Country houses for sale

One of Suffolk’s great country house estates — 12 bedrooms, 1,763 acres and 36,000sq ft —  comes up for sale at £19 million

Glemham Hall comes to the market for the first time in 101 years, and the scale of it is quite staggering.

Last week saw the launch onto the market — for the first time in 101 years — of the historic 1,763-acre Glemham Hall estate. On the outskirts of Little Glemham, it is seven miles from Aldeburgh on Suffolk’s magical heritage coast, eight miles from Woodbridge and 14 miles from the county town of Ipswich. Tim Fagan of Strutt & Parker  quotes a guide price of £19 million for the estate with its Grade I-listed mansion house set in some 200 acres of formal gardens and parkland with frontage to the River Alde, in-hand and let farms, a farmhouse and cottages, which is offered either as a whole or in its constituent parts.

> [Material provided]
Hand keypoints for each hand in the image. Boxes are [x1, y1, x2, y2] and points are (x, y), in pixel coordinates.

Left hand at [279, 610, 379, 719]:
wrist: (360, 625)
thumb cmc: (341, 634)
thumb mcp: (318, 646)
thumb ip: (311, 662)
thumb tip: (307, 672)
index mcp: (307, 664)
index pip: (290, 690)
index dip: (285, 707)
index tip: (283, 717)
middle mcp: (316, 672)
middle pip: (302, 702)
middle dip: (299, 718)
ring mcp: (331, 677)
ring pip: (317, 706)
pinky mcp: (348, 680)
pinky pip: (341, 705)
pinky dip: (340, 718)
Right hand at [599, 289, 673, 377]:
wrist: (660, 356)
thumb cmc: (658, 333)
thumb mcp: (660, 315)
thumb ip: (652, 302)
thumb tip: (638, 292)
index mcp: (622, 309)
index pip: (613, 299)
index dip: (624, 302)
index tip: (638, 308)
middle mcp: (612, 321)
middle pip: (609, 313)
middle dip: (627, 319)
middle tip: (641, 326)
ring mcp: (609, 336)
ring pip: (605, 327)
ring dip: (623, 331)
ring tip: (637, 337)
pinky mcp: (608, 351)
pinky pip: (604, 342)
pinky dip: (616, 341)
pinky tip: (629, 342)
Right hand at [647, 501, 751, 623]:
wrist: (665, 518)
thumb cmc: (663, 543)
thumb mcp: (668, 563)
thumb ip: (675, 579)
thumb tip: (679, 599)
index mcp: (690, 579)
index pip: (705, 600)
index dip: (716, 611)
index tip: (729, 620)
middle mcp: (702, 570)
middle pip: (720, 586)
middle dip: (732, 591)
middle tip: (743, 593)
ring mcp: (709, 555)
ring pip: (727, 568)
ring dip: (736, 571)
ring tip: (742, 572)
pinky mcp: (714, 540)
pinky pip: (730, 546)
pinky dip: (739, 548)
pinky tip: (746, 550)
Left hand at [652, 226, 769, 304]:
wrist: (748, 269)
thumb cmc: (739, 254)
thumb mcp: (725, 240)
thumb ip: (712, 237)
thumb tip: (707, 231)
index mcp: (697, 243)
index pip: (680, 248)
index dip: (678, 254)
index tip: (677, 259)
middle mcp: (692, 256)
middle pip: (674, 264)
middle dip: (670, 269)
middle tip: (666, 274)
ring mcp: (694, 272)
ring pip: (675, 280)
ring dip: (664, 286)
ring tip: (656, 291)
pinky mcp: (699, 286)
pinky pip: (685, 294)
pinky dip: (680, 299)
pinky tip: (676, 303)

> [Problem 1] According to the Glemham Hall article, what guide price is quoted for the estate?
> [Problem 2] List each town to which the Glemham Hall article gives a distance from the estate, together with that distance.
> [Problem 3] Carry on the Glemham Hall article, beginning after its final sentence.

> [Task output 1] £19 million

> [Task output 2]
Aldeburgh: seven miles
Woodbridge: eight miles
Ipswich: 14 miles

> [Task output 3]
Although the Glemham family of east Suffolk were already established as landowners in the area from the early 15th century, they didn’t acquire Little Glemham until the Dissolution of the Monasteries in the 1540s. According to The History of Parliament (1604–29), Thomas Glemham of Glemham Hall substantially enlarged the estate by purchasing former monastic lands, thereby turning the family into important east Suffolk landowners.

A sweeping staircase is a must in a house of this size and Glemham Hall does not disappoint.

An article in Country Life on January 1, 1910, attributes the building of ‘this delightful sample of our Early Renaissance style’ to Thomas’s son, Sir Henry Glemham, who married a daughter of Thomas Sackville, Earl of Dorset and Lord High Treasurer, thanks to whose patronage Sir Henry became the first member of his family to sit in Parliament.

He died at Little Glemham in 1632 and was succeeded by his son, Sir Thomas, a career soldier who was described on his death in 1648 as ‘a gentleman of noble extraction and a fair but impaired fortune’, which resulted in the eventual sale of Glemham to the North family, later Earls of Guilford, in 1708.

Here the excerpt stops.